Without any of the pictures, set down the data below exactly.

(Beginning of Recorded data)

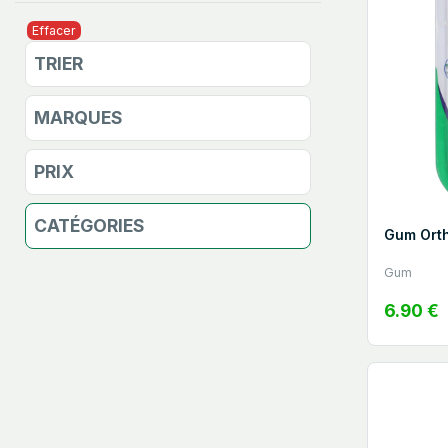
Effacer
TRIER
MARQUES
PRIX
CATÉGORIES
Gum Orth
Gum
6.90 €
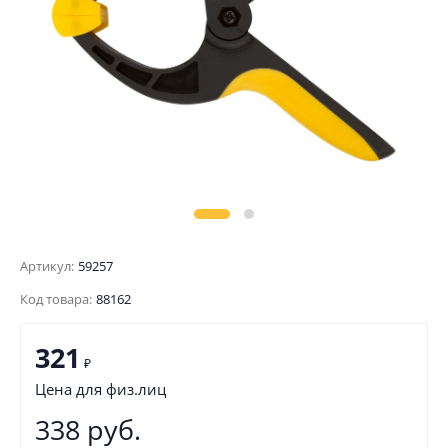
Артикул:
59257
Код товара:
88162
321
₽
Цена для физ.лиц
338 руб.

(End of Recorded data)

The answer →
Effacer
TRIER
MARQUES
PRIX
CATÉGORIES
Gum Orth
Gum
6.90 €
Артикул:
59257
Код товара:
88162
321
₽
Цена для физ.лиц
338 руб.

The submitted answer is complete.